Background: Genomic selection (GS) is widely used in breeding for aquaculture species, and has greatly elevated the breeding efficiency. Various models for genomic selection have been applied in aquaculture research, including GBLUP, BayesA, BayesB, BayesCπ, Bayes Lasso, and several machine learning models. Optimal combinations of models and genetic variants were key to accurate prediction in breeding.
Materials and methods: In this study, the main GS models were evaluated in two traits of large yellow croaker (Larimichthys crocea), combining with different SNP datasets. Totally 534 samples were used as reference population for body weight trait analysis, 522 samples were used as reference population for muscle elasticity trait analysis. Moreover, 716 samples with only genotyping data were used as candidate population. All genotyping data were acquired from two resources: SNP data from probe hybridation and mSNP data from targeted sequencing.

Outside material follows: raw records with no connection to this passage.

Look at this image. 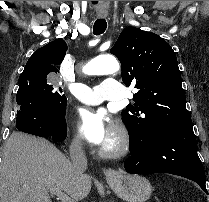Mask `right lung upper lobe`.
<instances>
[{
    "label": "right lung upper lobe",
    "mask_w": 209,
    "mask_h": 202,
    "mask_svg": "<svg viewBox=\"0 0 209 202\" xmlns=\"http://www.w3.org/2000/svg\"><path fill=\"white\" fill-rule=\"evenodd\" d=\"M66 51L67 45L62 38L46 44L29 58L21 75L59 72L55 65L61 64Z\"/></svg>",
    "instance_id": "cb5924a9"
}]
</instances>
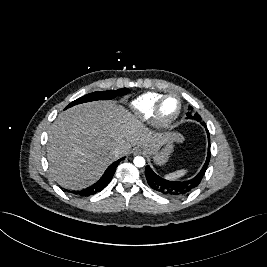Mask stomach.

Results: Principal component analyses were conducted on all reference and candidate populations, indicating close genetic background among different populations. GWAS for both traits were conducted considering the population structure, and associated SNPs were used as datasets as well as whole SNPs. SVM and Logistic regression model showed higher prediction accuracies than other models using mSNP-GWAS dataset, indicating the prospective of machine learning models in fish genomic breeding.